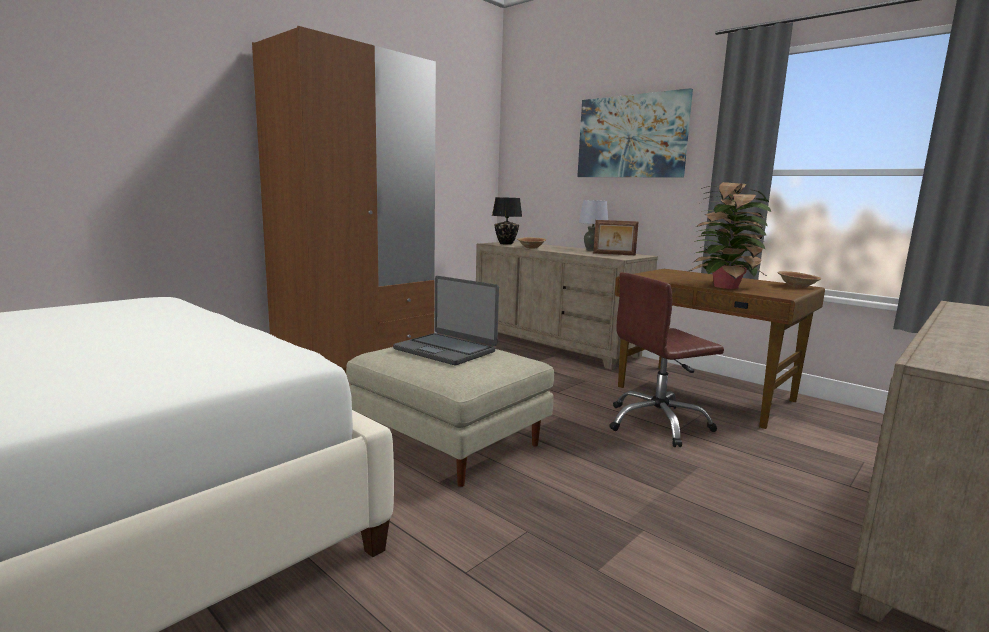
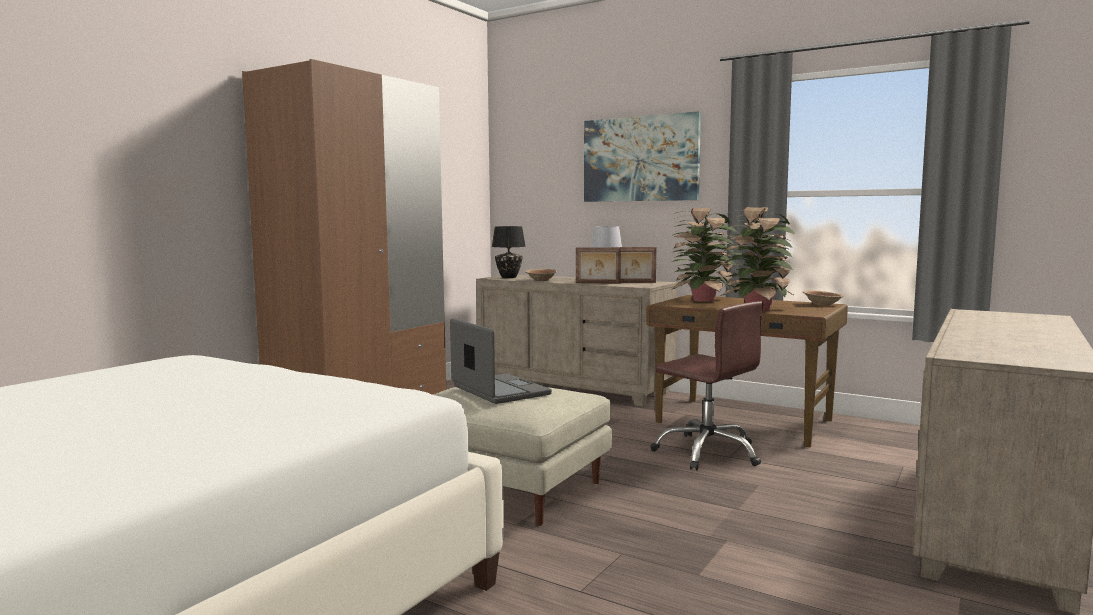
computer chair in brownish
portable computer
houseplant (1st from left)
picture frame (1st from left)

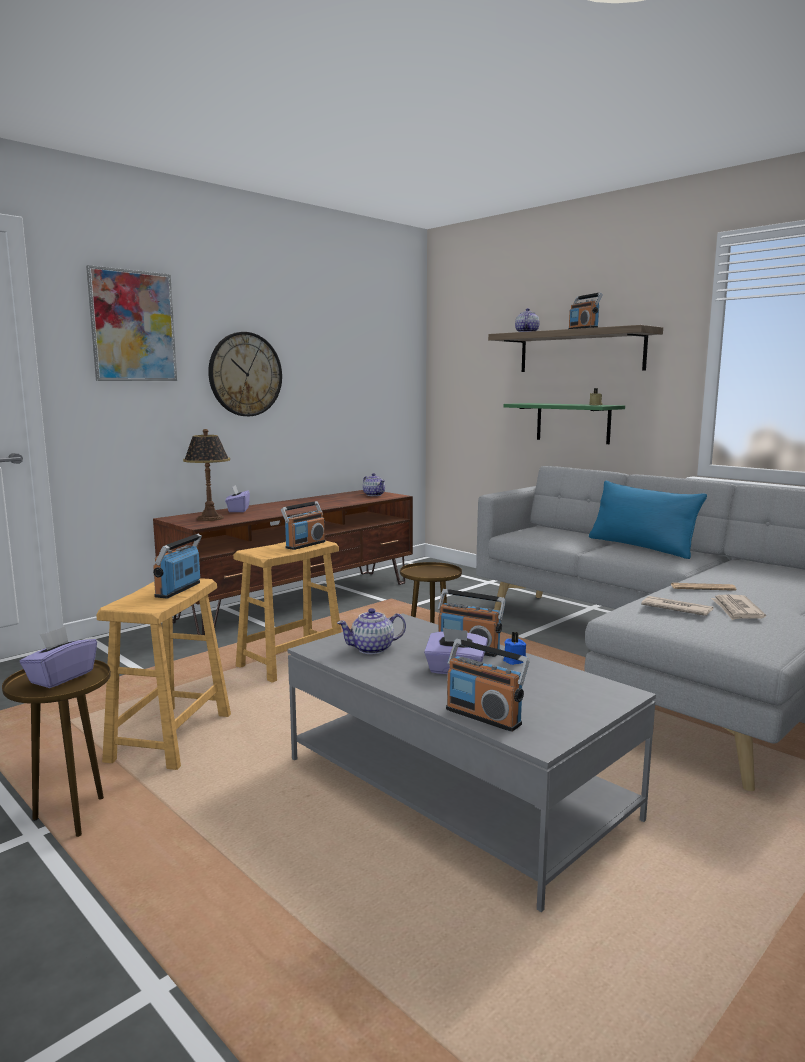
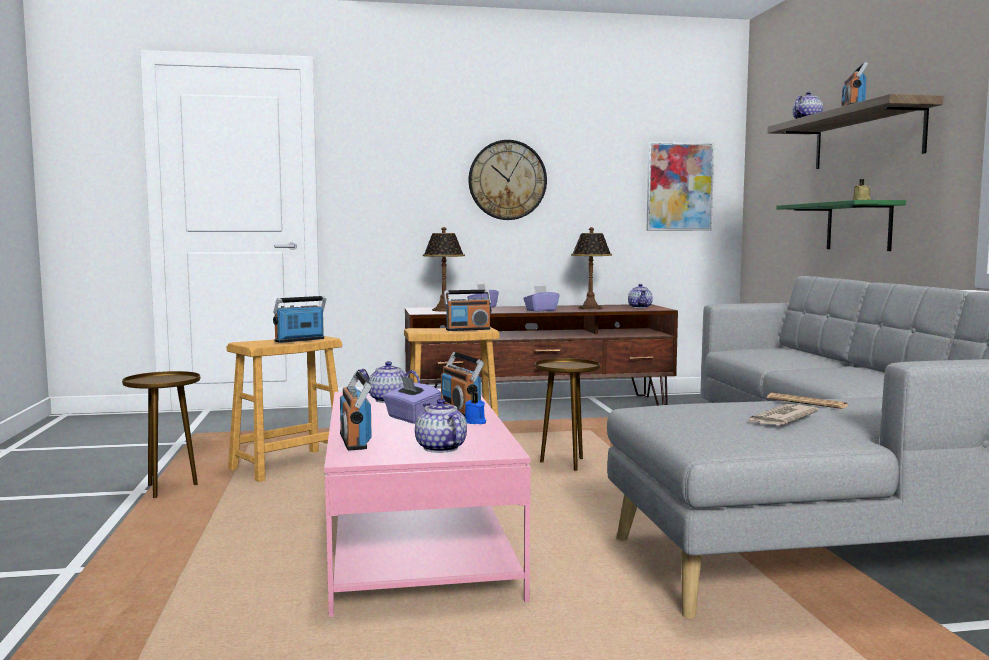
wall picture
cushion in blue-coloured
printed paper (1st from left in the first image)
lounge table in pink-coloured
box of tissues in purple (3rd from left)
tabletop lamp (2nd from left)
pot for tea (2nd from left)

# # # # #

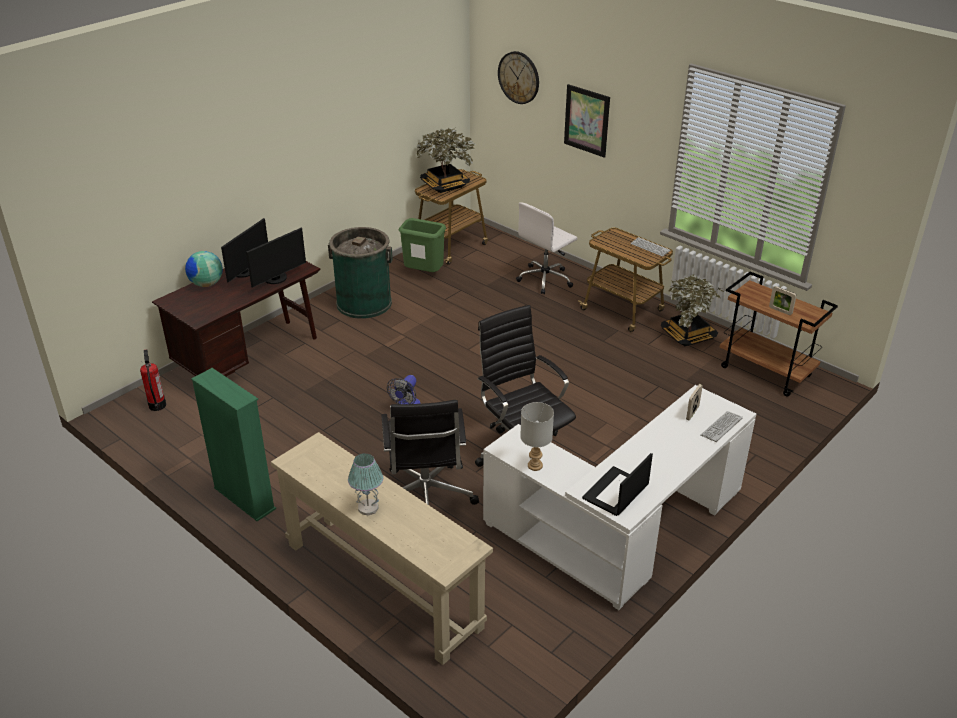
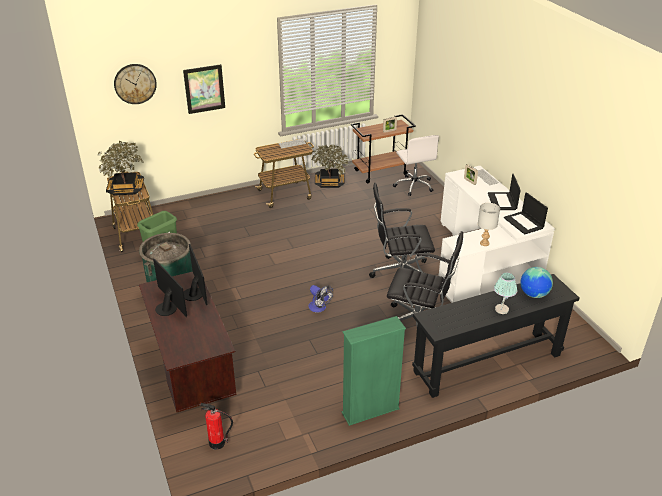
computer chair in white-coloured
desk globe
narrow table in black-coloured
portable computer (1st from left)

# # # # #

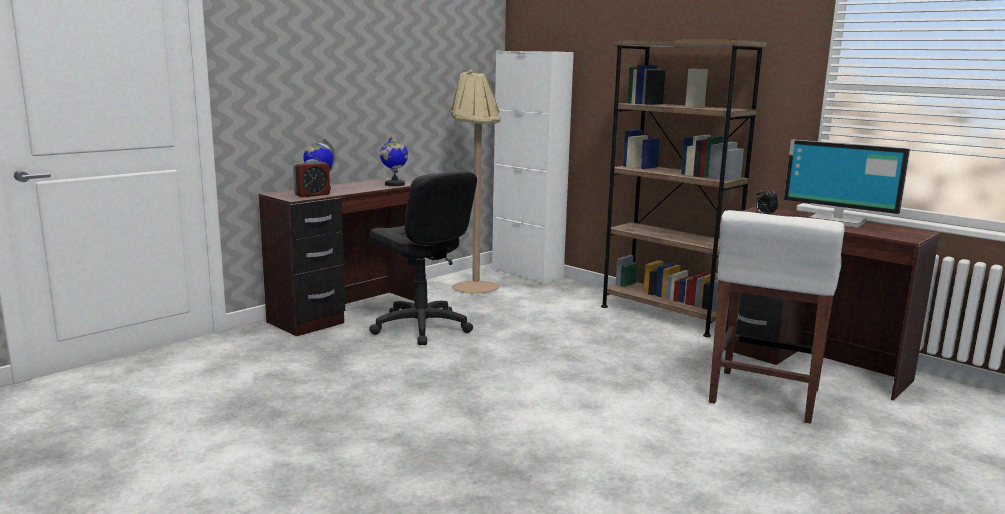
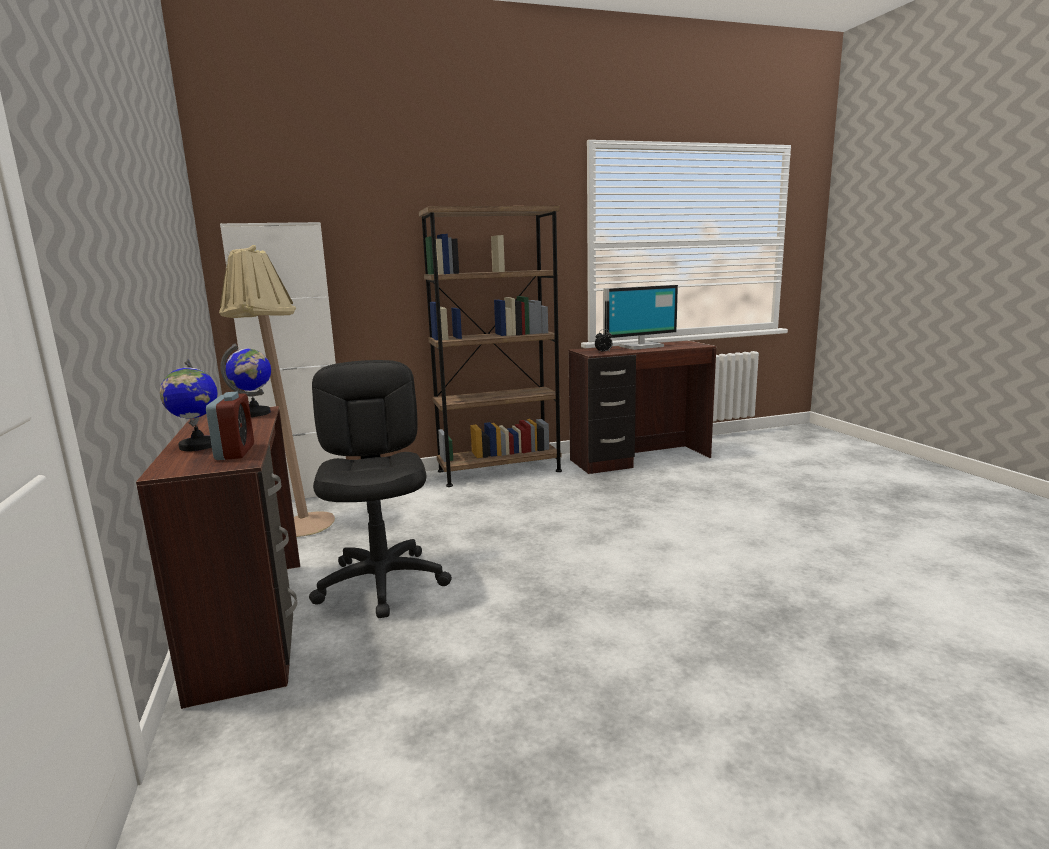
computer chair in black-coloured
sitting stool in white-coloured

# # # # #

All that is wanted is the stretch of lines above from the one containing "computer chair in brownish" through the one containing "houseplant (1st from left)", duplicated exactly.

computer chair in brownish
portable computer
houseplant (1st from left)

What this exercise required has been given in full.